What Can Cause a Hernia?

A hernia occurs when your internal organ or your tissue is poking through a hole or weakened part of your muscle. This usually occurs in your abdomen or groin area. If you have developed a hernia, you may need to seek out a general or laparoscopic surgeon for treatment. Learn about the different types of hernias and the risk factors that can increase your chance of getting one.

Types of hernias and the risk factors for developing one

The people at risk for a hernia are people who are overweight or obese. A hernia can also develop from chronic coughing, constipation and heavy lifting. There are different types of hernias and each one includes its own type of risks and factors.

Inguinal hernia

The inguinal hernia is the most common sort of hernia. This occurs when part of the small intestine or a piece of tissue pokes through a weakened area in the scrotum or groin, creating a bulge.

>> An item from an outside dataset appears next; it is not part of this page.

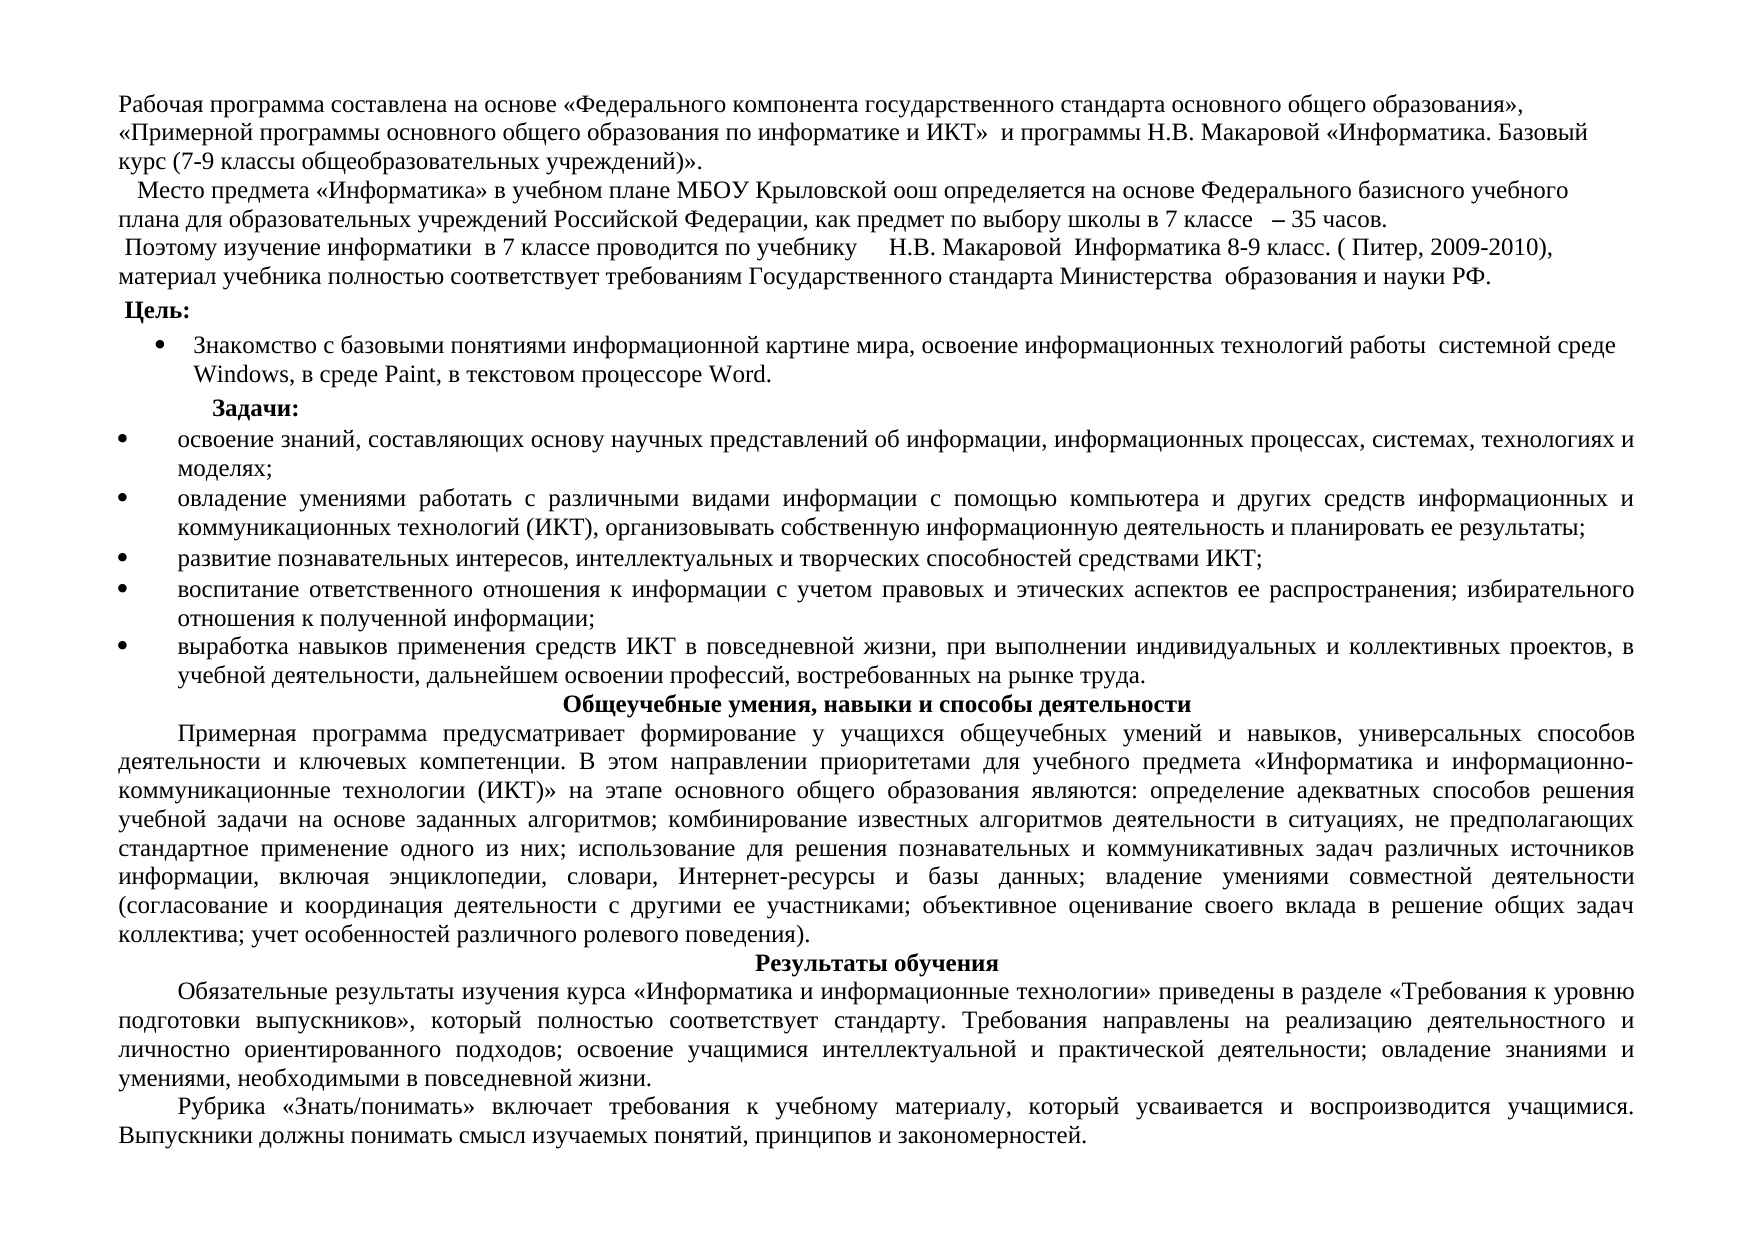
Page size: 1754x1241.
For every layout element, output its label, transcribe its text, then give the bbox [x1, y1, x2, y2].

One of the risk factors for developing this is being male. It is much more likely to occur in a male patient than a female one. Another risk factor is having a problem with the inguinal canal. This is where a boy’s testicles will descend from, either before or after birth. When the patient’s muscles in the two passages do not close correctly, the area is weakened and can lead to a hernia.

The risks for developing this type of hernia also include bending, laughing, coughing, lifting weights or chronic constipation. Symptoms may improve when a patient lies down, as it relieves the pressure from the area.

Incisional hernia

With an incisional hernia, a tissue or organ will protrude from an incision or scar left from a previous abdominal surgery like an appendectomy. Incisional hernias can occur within three and six months after surgery.

Risk factors for this type of hernia include gaining a significant amount of weight, becoming pregnant after abdominal surgery or physical activity such as lifting a heavy object. These hernias may not be visible until pressure is put on the abdomen. They can appear while straining when having a bowel movement, sneezing or coughing.

Umbilical hernia

An umbilical hernia happens when part of the abdominal tissue or the intestines push through or near a patient’s navel. It can occur when the muscles surrounding the belly button do not close properly after birth. This creates a weakness in the abdominal wall.

This type of hernia is most frequently found in children; however, it can occur in adults too. The risk of having an umbilical hernia increases from conditions that put pressure on the abdomen. These include having multiple pregnancies and being obese. Patients who suffer chronic constipation or have a chronic cough can also develop this type of hernia. Patients who have difficulty urinating because of a prostate problem are at higher risk as well.

Be aware of the risks and signs

If you are aware of the risks and signs of a hernia, you may be less likely to develop one because you can take steps to avoid it. This can include losing weight if you are obese and treating underlying conditions that cause constipation or chronic coughing. Sometimes nothing can prevent a hernia, but you should still be wary of the symptoms. Make sure you have regular medical checkups with your doctor.